__Exercise objective__
Rewrite the data below as a Markdown table with two columns, Row and Text, giving each non-blank line its own numbered row and leaving out blank lines.

__Records for processing__
---*---
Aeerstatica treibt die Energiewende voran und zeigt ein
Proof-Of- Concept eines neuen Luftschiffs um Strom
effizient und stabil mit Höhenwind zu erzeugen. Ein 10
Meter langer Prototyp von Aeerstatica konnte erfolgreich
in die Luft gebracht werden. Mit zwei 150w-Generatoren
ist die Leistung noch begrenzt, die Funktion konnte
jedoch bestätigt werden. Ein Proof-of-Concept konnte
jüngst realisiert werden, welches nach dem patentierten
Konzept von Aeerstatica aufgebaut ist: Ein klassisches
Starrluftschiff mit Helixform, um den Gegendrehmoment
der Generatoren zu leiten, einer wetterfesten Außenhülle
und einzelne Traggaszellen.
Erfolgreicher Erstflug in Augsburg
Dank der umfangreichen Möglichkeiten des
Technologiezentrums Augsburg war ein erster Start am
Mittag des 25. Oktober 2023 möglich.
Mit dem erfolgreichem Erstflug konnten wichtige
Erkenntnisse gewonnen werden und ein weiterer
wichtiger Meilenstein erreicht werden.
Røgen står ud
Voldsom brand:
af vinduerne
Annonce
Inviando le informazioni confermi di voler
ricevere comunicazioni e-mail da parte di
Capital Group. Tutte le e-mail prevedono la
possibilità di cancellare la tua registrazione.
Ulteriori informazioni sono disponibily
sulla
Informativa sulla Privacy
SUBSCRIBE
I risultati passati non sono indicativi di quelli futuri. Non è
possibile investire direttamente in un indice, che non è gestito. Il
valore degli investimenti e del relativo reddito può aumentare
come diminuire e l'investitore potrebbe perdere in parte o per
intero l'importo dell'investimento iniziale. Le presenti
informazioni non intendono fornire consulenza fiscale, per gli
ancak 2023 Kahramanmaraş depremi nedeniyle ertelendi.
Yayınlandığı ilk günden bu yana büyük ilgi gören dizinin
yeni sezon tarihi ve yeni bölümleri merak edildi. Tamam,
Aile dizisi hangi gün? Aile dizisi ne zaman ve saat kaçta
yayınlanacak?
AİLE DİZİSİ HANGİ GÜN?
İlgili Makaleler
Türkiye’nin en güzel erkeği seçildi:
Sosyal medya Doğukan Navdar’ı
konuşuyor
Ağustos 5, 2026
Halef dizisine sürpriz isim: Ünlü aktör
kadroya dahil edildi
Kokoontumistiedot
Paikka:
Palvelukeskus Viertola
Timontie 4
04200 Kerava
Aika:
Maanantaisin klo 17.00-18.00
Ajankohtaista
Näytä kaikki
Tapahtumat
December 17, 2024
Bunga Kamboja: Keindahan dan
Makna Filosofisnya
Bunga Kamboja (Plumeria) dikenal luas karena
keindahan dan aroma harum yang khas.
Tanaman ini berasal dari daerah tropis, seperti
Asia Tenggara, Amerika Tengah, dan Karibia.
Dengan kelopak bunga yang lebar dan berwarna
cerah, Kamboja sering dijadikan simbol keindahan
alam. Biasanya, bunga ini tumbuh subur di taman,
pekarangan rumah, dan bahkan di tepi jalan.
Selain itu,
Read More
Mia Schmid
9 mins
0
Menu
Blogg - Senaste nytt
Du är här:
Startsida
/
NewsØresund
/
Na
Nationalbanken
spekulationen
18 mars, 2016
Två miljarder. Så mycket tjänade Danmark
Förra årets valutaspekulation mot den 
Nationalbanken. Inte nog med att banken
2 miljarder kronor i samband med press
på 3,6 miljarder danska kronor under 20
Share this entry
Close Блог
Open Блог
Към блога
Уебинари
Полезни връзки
---*---
__Result of this exercise__
| Row | Text |
|---|---|
| 1 | Aeerstatica treibt die Energiewende voran und zeigt ein |
| 2 | Proof-Of- Concept eines neuen Luftschiffs um Strom |
| 3 | effizient und stabil mit Höhenwind zu erzeugen. Ein 10 |
| 4 | Meter langer Prototyp von Aeerstatica konnte erfolgreich |
| 5 | in die Luft gebracht werden. Mit zwei 150w-Generatoren |
| 6 | ist die Leistung noch begrenzt, die Funktion konnte |
| 7 | jedoch bestätigt werden. Ein Proof-of-Concept konnte |
| 8 | jüngst realisiert werden, welches nach dem patentierten |
| 9 | Konzept von Aeerstatica aufgebaut ist: Ein klassisches |
| 10 | Starrluftschiff mit Helixform, um den Gegendrehmoment |
| 11 | der Generatoren zu leiten, einer wetterfesten Außenhülle |
| 12 | und einzelne Traggaszellen. |
| 13 | Erfolgreicher Erstflug in Augsburg |
| 14 | Dank der umfangreichen Möglichkeiten des |
| 15 | Technologiezentrums Augsburg war ein erster Start am |
| 16 | Mittag des 25. Oktober 2023 möglich. |
| 17 | Mit dem erfolgreichem Erstflug konnten wichtige |
| 18 | Erkenntnisse gewonnen werden und ein weiterer |
| 19 | wichtiger Meilenstein erreicht werden. |
| 20 | Røgen står ud |
| 21 | Voldsom brand: |
| 22 | af vinduerne |
| 23 | Annonce |
| 24 | Inviando le informazioni confermi di voler |
| 25 | ricevere comunicazioni e-mail da parte di |
| 26 | Capital Group. Tutte le e-mail prevedono la |
| 27 | possibilità di cancellare la tua registrazione. |
| 28 | Ulteriori informazioni sono disponibily |
| 29 | sulla |
| 30 | Informativa sulla Privacy |
| 31 | SUBSCRIBE |
| 32 | I risultati passati non sono indicativi di quelli futuri. Non è |
| 33 | possibile investire direttamente in un indice, che non è gestito. Il |
| 34 | valore degli investimenti e del relativo reddito può aumentare |
| 35 | come diminuire e l'investitore potrebbe perdere in parte o per |
| 36 | intero l'importo dell'investimento iniziale. Le presenti |
| 37 | informazioni non intendono fornire consulenza fiscale, per gli |
| 38 | ancak 2023 Kahramanmaraş depremi nedeniyle ertelendi. |
| 39 | Yayınlandığı ilk günden bu yana büyük ilgi gören dizinin |
| 40 | yeni sezon tarihi ve yeni bölümleri merak edildi. Tamam, |
| 41 | Aile dizisi hangi gün? Aile dizisi ne zaman ve saat kaçta |
| 42 | yayınlanacak? |
| 43 | AİLE DİZİSİ HANGİ GÜN? |
| 44 | İlgili Makaleler |
| 45 | Türkiye’nin en güzel erkeği seçildi: |
| 46 | Sosyal medya Doğukan Navdar’ı |
| 47 | konuşuyor |
| 48 | Ağustos 5, 2026 |
| 49 | Halef dizisine sürpriz isim: Ünlü aktör |
| 50 | kadroya dahil edildi |
| 51 | Kokoontumistiedot |
| 52 | Paikka: |
| 53 | Palvelukeskus Viertola |
| 54 | Timontie 4 |
| 55 | 04200 Kerava |
| 56 | Aika: |
| 57 | Maanantaisin klo 17.00-18.00 |
| 58 | Ajankohtaista |
| 59 | Näytä kaikki |
| 60 | Tapahtumat |
| 61 | December 17, 2024 |
| 62 | Bunga Kamboja: Keindahan dan |
| 63 | Makna Filosofisnya |
| 64 | Bunga Kamboja (Plumeria) dikenal luas karena |
| 65 | keindahan dan aroma harum yang khas. |
| 66 | Tanaman ini berasal dari daerah tropis, seperti |
| 67 | Asia Tenggara, Amerika Tengah, dan Karibia. |
| 68 | Dengan kelopak bunga yang lebar dan berwarna |
| 69 | cerah, Kamboja sering dijadikan simbol keindahan |
| 70 | alam. Biasanya, bunga ini tumbuh subur di taman, |
| 71 | pekarangan rumah, dan bahkan di tepi jalan. |
| 72 | Selain itu, |
| 73 | Read More |
| 74 | Mia Schmid |
| 75 | 9 mins |
| 76 | 0 |
| 77 | Menu |
| 78 | Blogg - Senaste nytt |
| 79 | Du är här: |
| 80 | Startsida |
| 81 | / |
| 82 | NewsØresund |
| 83 | / |
| 84 | Na |
| 85 | Nationalbanken |
| 86 | spekulationen |
| 87 | 18 mars, 2016 |
| 88 | Två miljarder. Så mycket tjänade Danmark |
| 89 | Förra årets valutaspekulation mot den  |
| 90 | Nationalbanken. Inte nog med att banken |
| 91 | 2 miljarder kronor i samband med press |
| 92 | på 3,6 miljarder danska kronor under 20 |
| 93 | Share this entry |
| 94 | Close Блог |
| 95 | Open Блог |
| 96 | Към блога |
| 97 | Уебинари |
| 98 | Полезни връзки |